For some consumers, it is advantageous to purchase the right to connect to an Internet service provider in prepaid transactions, such as buying authorizing discs or cards at retail establishments, which contain authorization codes that enable access for a limited period of time. Consumers may also desire to purchase other prepaid services on the Internet. Such purchases enable Internet use by those consumers who prefer not to commit to an extended subscription, or lack the credit needed by most providers.
While effective, prepaid Internet systems have certain disadvantages. Each purchase normally has an assigned value of minutes of connect time. In existing prepaid Internet service systems, database records that define access codes for the system have a “number of local minutes” value and a “number of toll-free minutes” value. The toll-free value is hard-coded in the system to be calculated at a selected fraction (⅓, for example) of the local value, so that the available time for an access code would be used up 3 times faster when a user was connected to the provider's nationwide toll-free access line, to account for the added expense of the provider bearing the long distance charge.
However, the fixed ratio makes existing systems inflexible, since available minutes defined by all access codes in the system are calculated only at that ratio and cannot be calculated at any other ratio. This is disadvantageous, because it does not allow the provider to adjust the ratio to accommodate changing telecommunications costs and competitive market forces. Furthermore, pricing by the minute does not provide flexibility needed for other transactions having other cost structures, such as high-bandwidth video streaming.

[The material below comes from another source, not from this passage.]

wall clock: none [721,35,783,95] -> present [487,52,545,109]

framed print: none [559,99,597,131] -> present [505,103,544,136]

In addition, existing systems do not readily, or easily, allow a user to add credits to an existing account, but may require new accounts to be established for each block of connect time purchased.

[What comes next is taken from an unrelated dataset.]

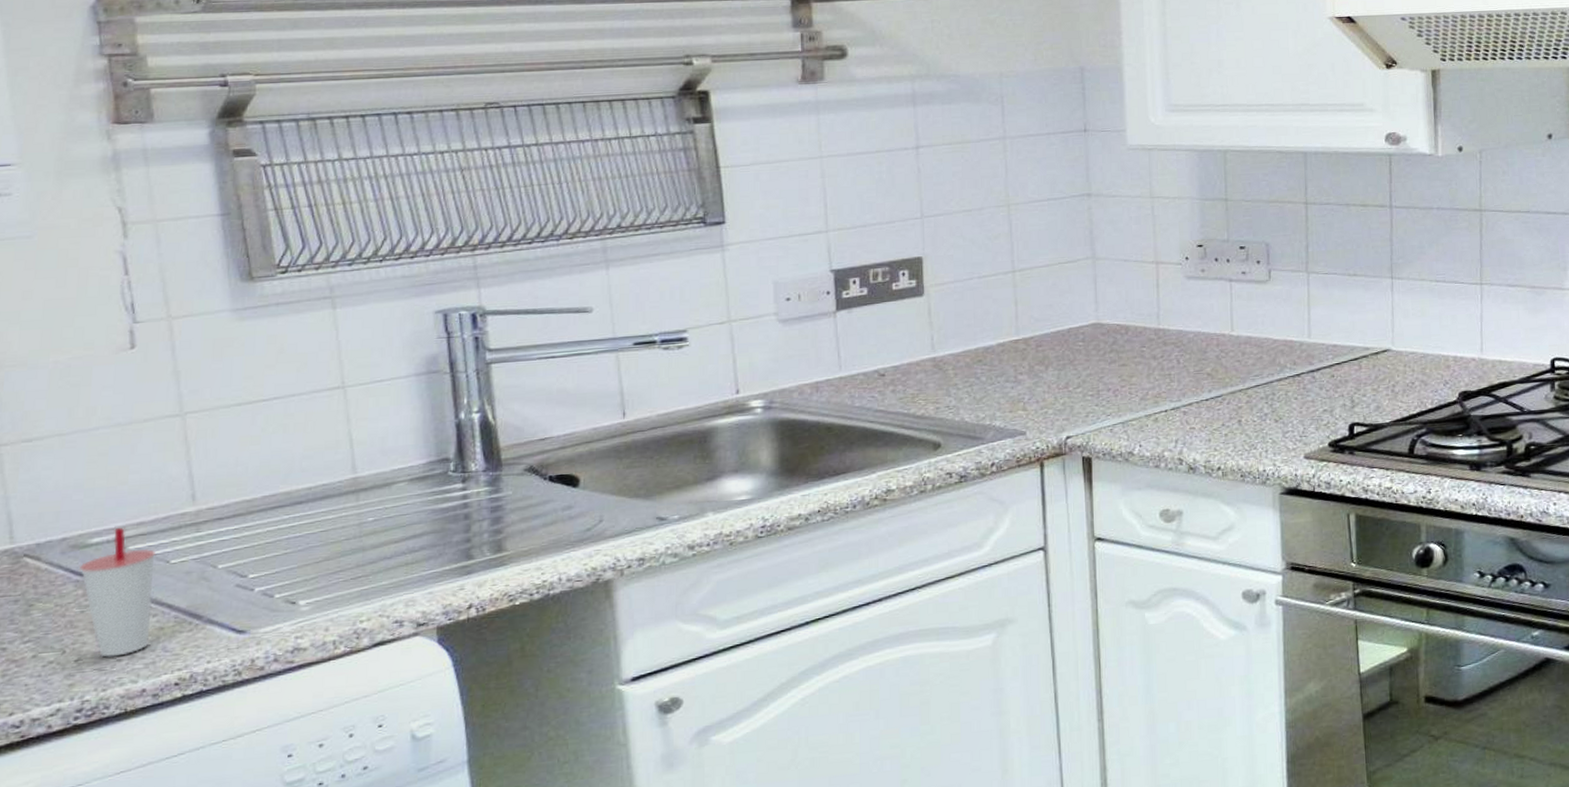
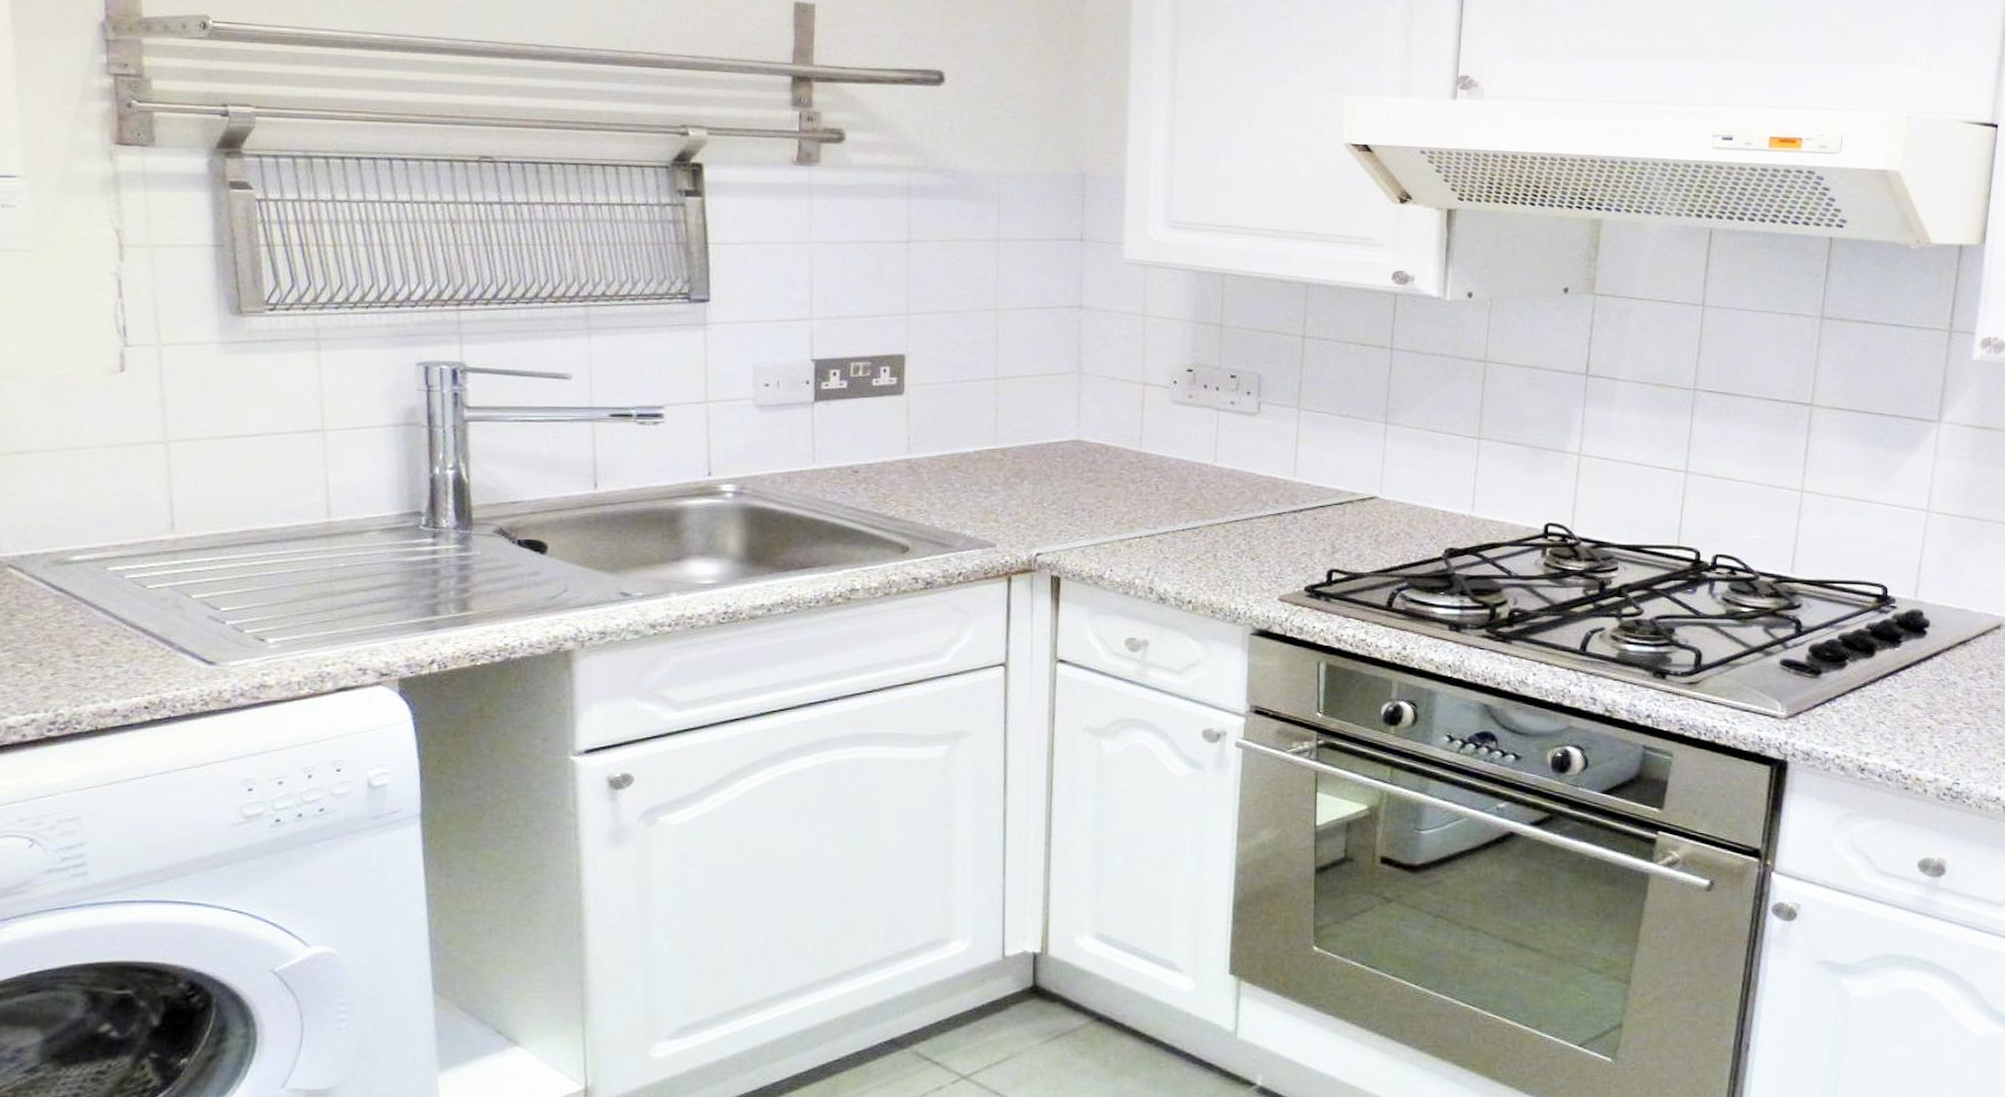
cup: present [79,527,156,658] -> none [60,547,134,674]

The present invention overcomes the limitations of the prior art by providing a method of accounting for online Internet usage credit. The method includes establishing an account identifier in a database for a selected user. A number of credit value block records are associated in the database with the account identifier. Each credit value block has a stored credit value amount, and at least one second stored property indicator. In response to a measured amount of consumption of services by the user, at least one of the credit value blocks is debited by a debit amount based on the measured amount and the second stored property indicator. The stored property indicator may be a rate multiplier, or other factor indicating a different cost mode of online service connection or usage.